_Passage_:

-- Opening Marker --

Note:
This is my final project to obtain my Bachelor of Computer Science. The architecture was trained & tested on Google Colab with T4 GPU using UNSW-NB15 dataset.
The article for this research has been published on this journal
BEGIN Program
IMPORT required libraries:
- pandas, numpy, seaborn, matplotlib for data processing
- sklearn for preprocessing and metrics
- tensorflow/keras for deep learning
- glob for file operations
CONNECT Google Drive
END
BEGIN DataPreprocessing
SET path = dataset directory path
// Load multiple CSV files
GET all CSV files from path recursively
FOR each file in files:
READ CSV file into dataframe
END FOR
// Combine and clean data
CONCATENATE all dataframes
REMOVE duplicate rows
RESET index
DISPLAY dataset shape and info
// Handle categorical data
SELECT columns with object data type
FOR each categorical column (proto, service, state, attack_cat):
CONVERT to category type
CREATE numeric codes
REPLACE original column with numeric codes
END FOR
DROP first column (unnecessary)
// Analyze target distribution
GROUP BY label and COUNT occurrences
DISPLAY label distribution
END
BEGIN DataPreparation
// Separate features and target
SET X = all columns except 'label'
SET y = 'label' column
// Encode labels
INITIALIZE LabelEncoder
TRANSFORM y using label encoder
// Handle class imbalance using upsampling
SEPARATE majority class (label = 0)
SEPARATE minority class (label = 1)
UPSAMPLE minority class to match majority class size
COMBINE majority and upsampled minority classes
// Re-separate features and target from balanced data
SET X = features from balanced data
SET y = labels from balanced data
// Split data
SPLIT data into training (80%) and testing (20%) sets
// Normalize features
INITIALIZE StandardScaler
FIT scaler on training data
TRANSFORM both training and testing data
// Prepare for neural network
CALCULATE number of classes
CONVERT labels to categorical (one-hot encoding)

-- Closing Marker --

_Supplied records_:
-- Opening Marker --

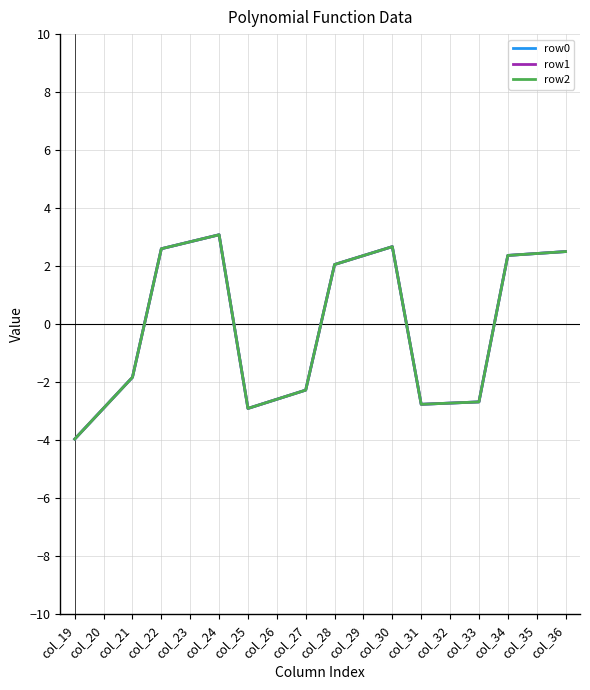

Is this an area chart (filled region under the line)?

No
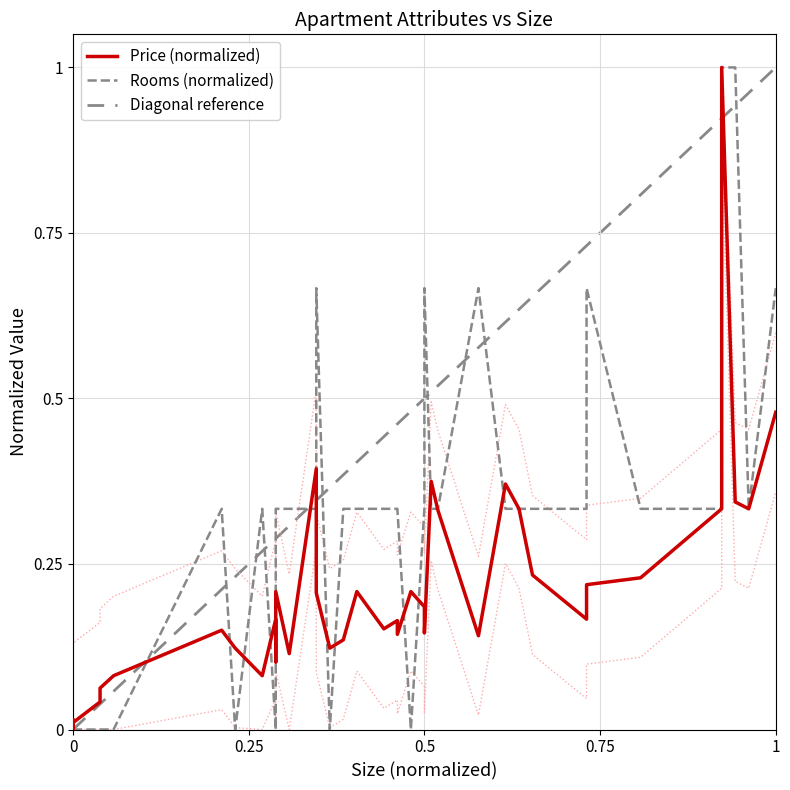

What is the label of the 40th point from the right?

32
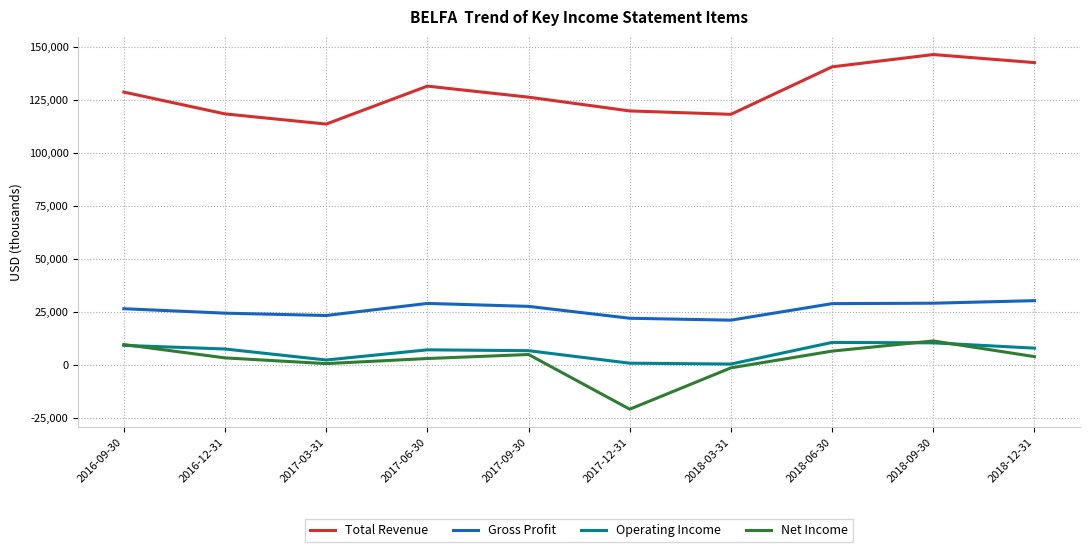

Between 2017-09-30 and 2018-09-30, which series saw the biggest shift?

Total Revenue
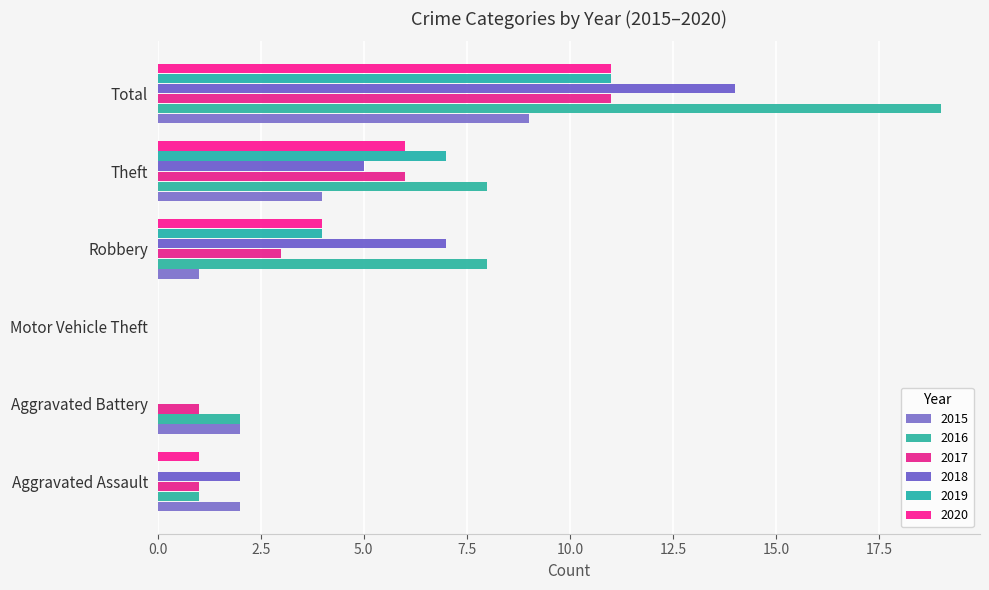

Rank the categories by 2019 value from highest to lowest.

Total, Theft, Robbery, Aggravated Assault, Aggravated Battery, Motor Vehicle Theft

-- Closing Marker --

_Directions_:
**A.** Answer these questions about the project pseudocode:
(i) Which dataset was used to train and test the architecture?
(ii) Which four categorical columns are converted to numeric codes?
(iii) What percentage of the data goes to the testing set?
**B.** Reproduce the whole chart listing word for word, leaving out the pictures.
The project pseudocode and the chart listing come from unrelated sources.

_Activity answers_:
**A.**
(i) UNSW-NB15
(ii) proto, service, state, and attack_cat
(iii) 20%

**B.**
Is this an area chart (filled region under the line)?

No

What is the label of the 40th point from the right?

32

Between 2017-09-30 and 2018-09-30, which series saw the biggest shift?

Total Revenue

Rank the categories by 2019 value from highest to lowest.

Total, Theft, Robbery, Aggravated Assault, Aggravated Battery, Motor Vehicle Theft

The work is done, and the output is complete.